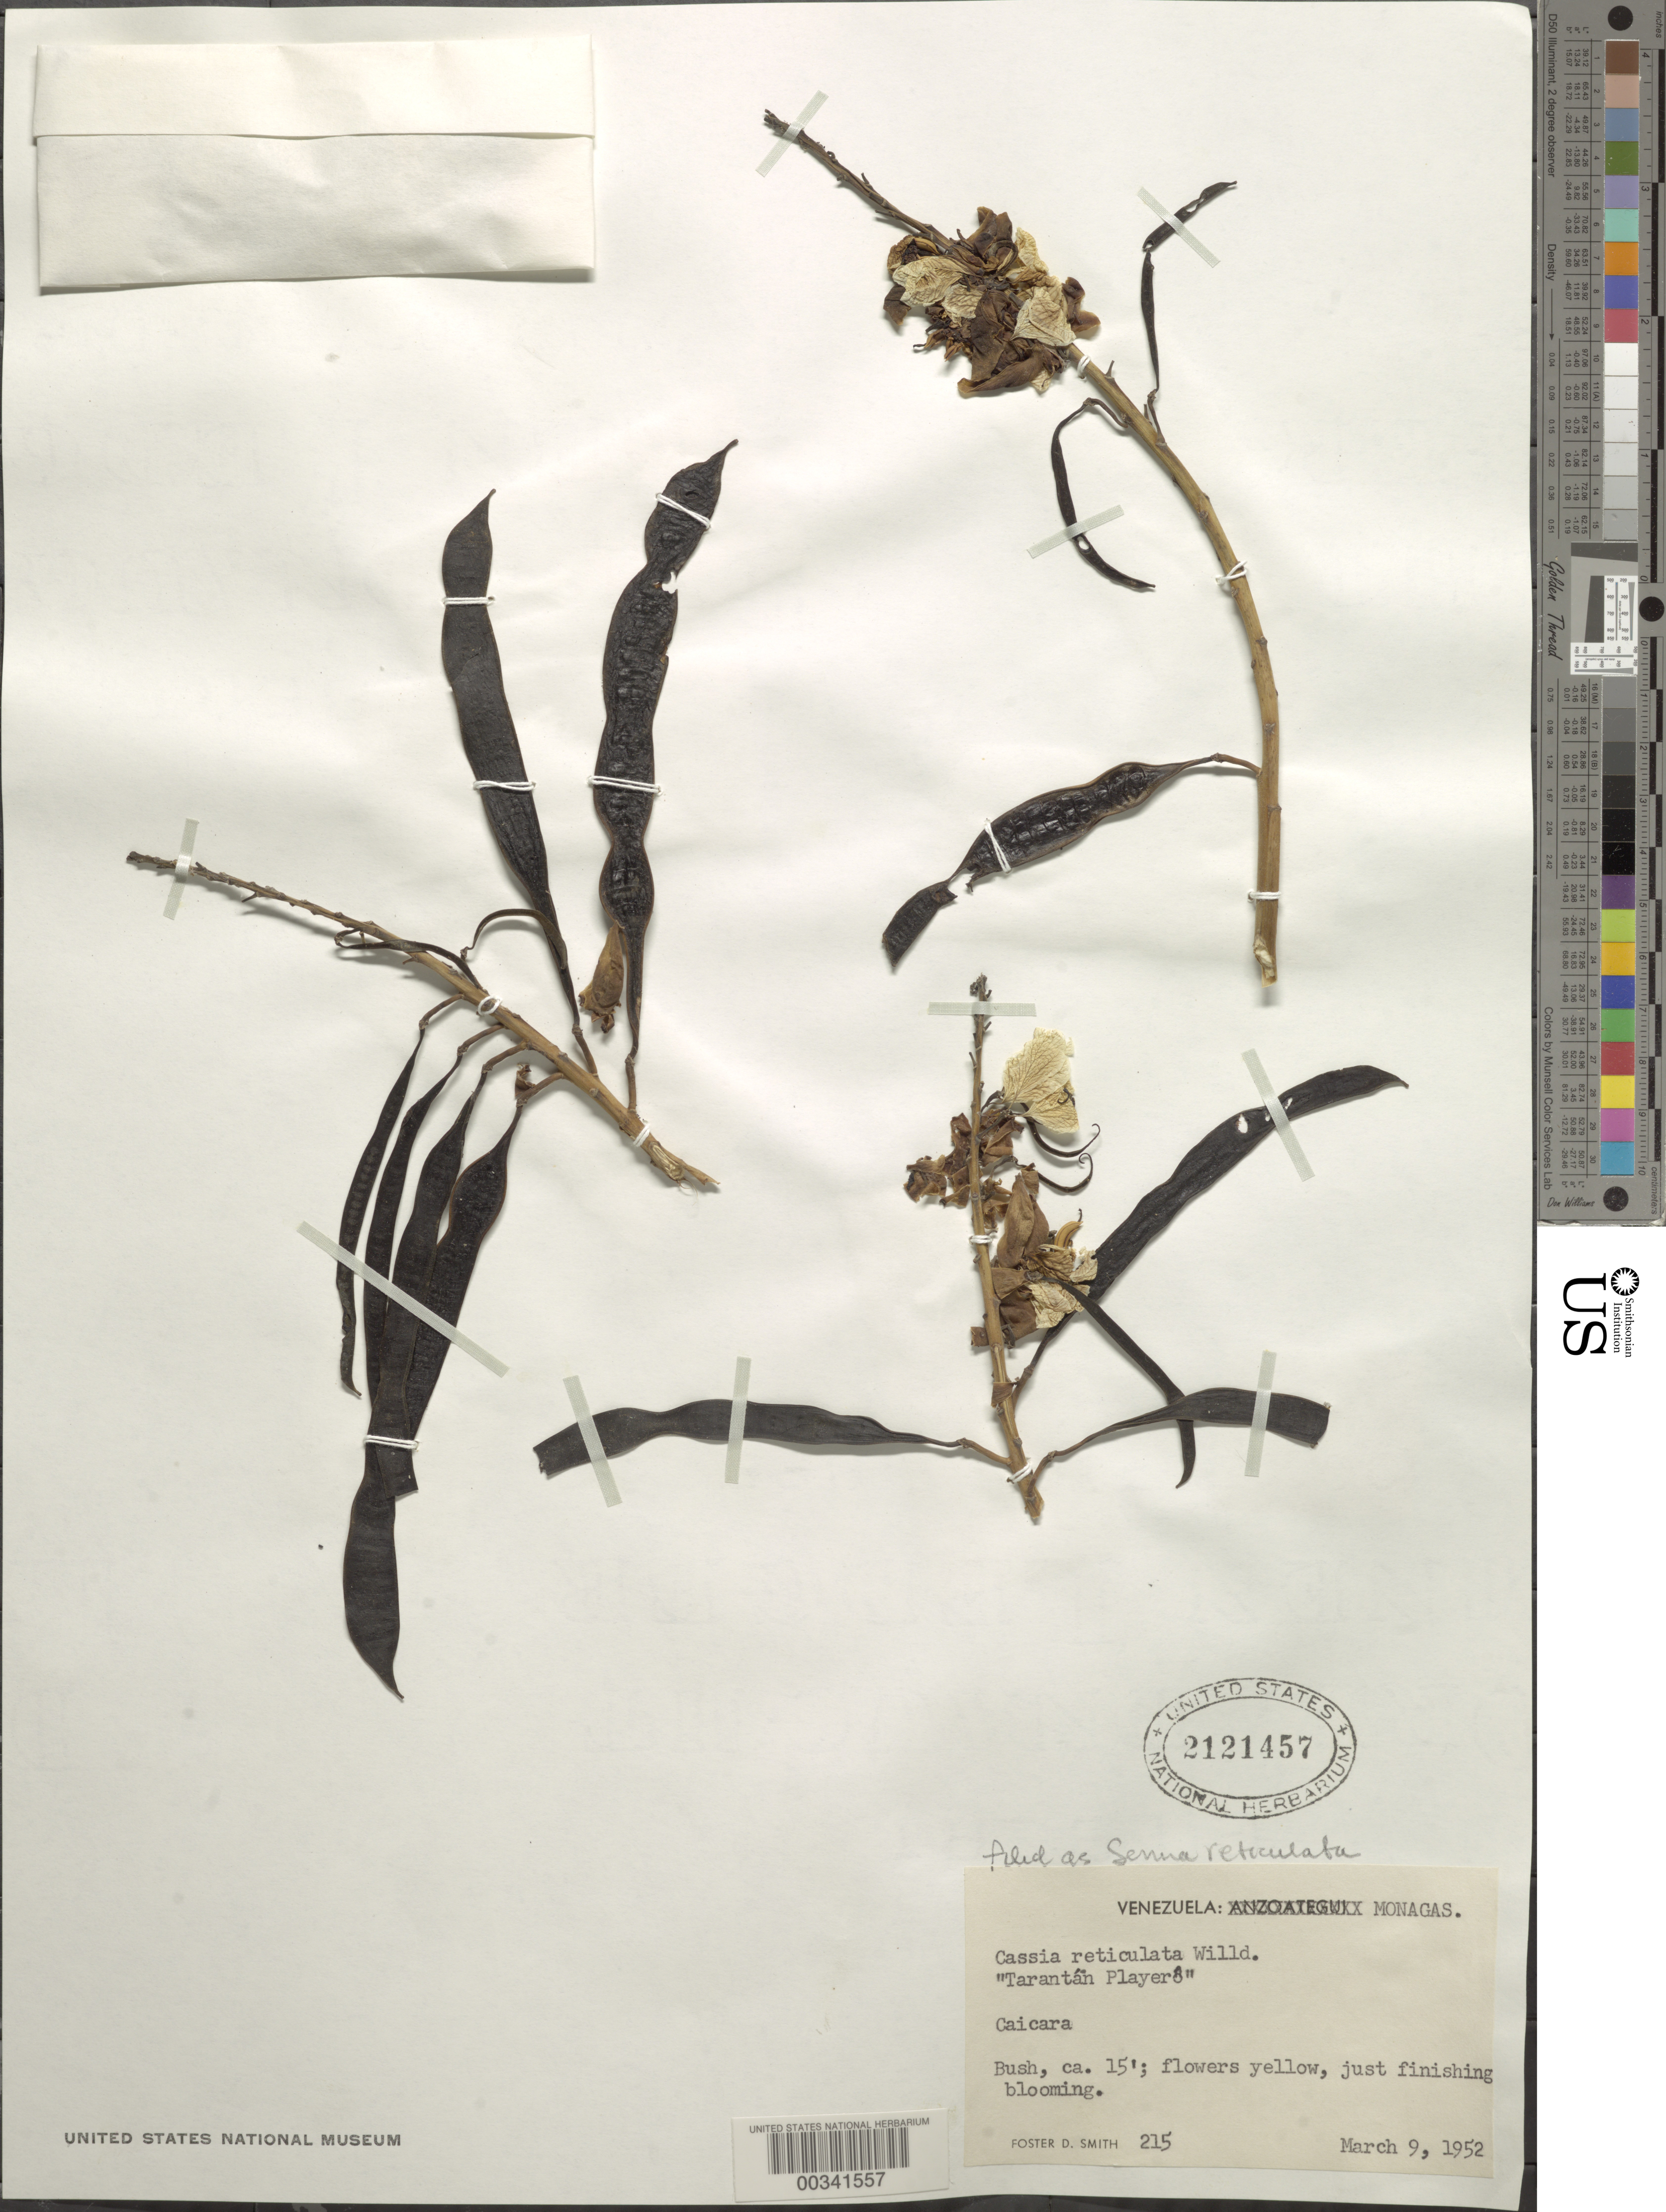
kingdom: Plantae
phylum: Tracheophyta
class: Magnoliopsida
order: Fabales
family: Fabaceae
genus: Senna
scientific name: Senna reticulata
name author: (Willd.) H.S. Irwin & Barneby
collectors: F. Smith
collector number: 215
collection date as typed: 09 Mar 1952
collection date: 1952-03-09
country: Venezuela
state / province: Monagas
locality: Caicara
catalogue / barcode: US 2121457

...

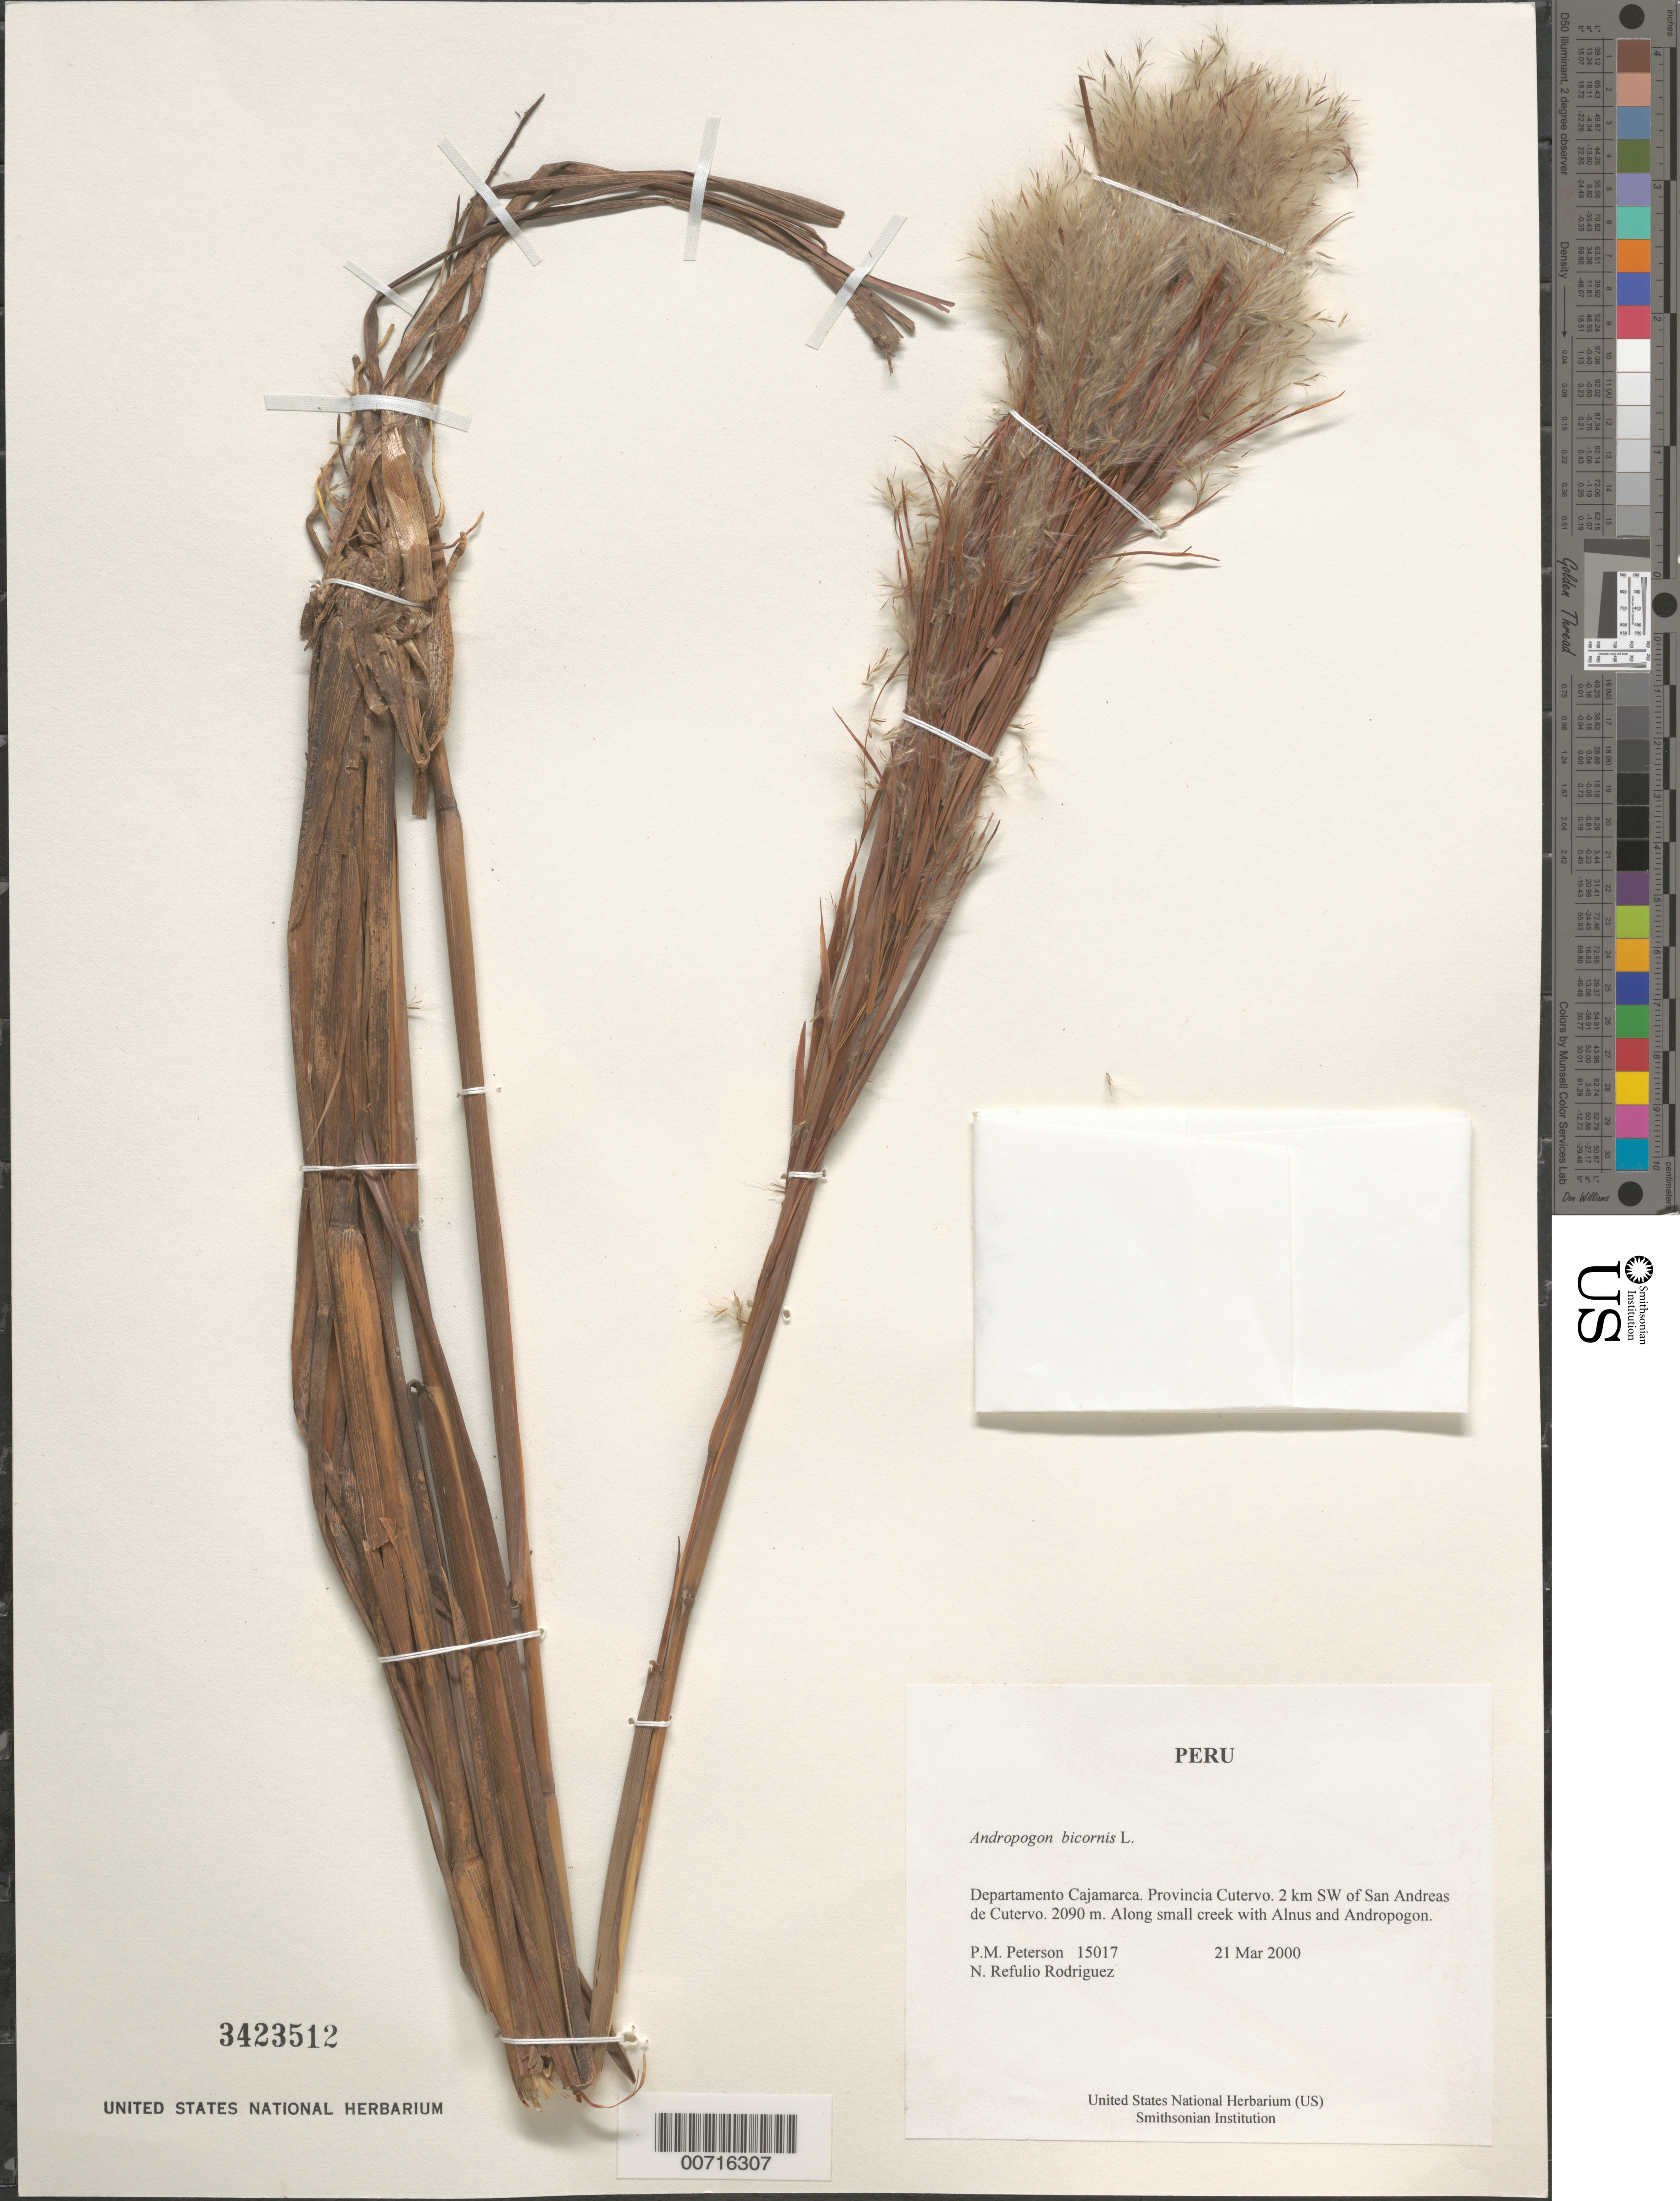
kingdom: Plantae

* [Task instructions] Print, unchanged, every line of the records above from the line containing "class: Magnoliopsida" through the line containing "locality: Caicara", including both of those lines.

* [Solution for this exercise]
class: Magnoliopsida
order: Fabales
family: Fabaceae
genus: Senna
scientific name: Senna reticulata
name author: (Willd.) H.S. Irwin & Barneby
collectors: F. Smith
collector number: 215
collection date as typed: 09 Mar 1952
collection date: 1952-03-09
country: Venezuela
state / province: Monagas
locality: Caicara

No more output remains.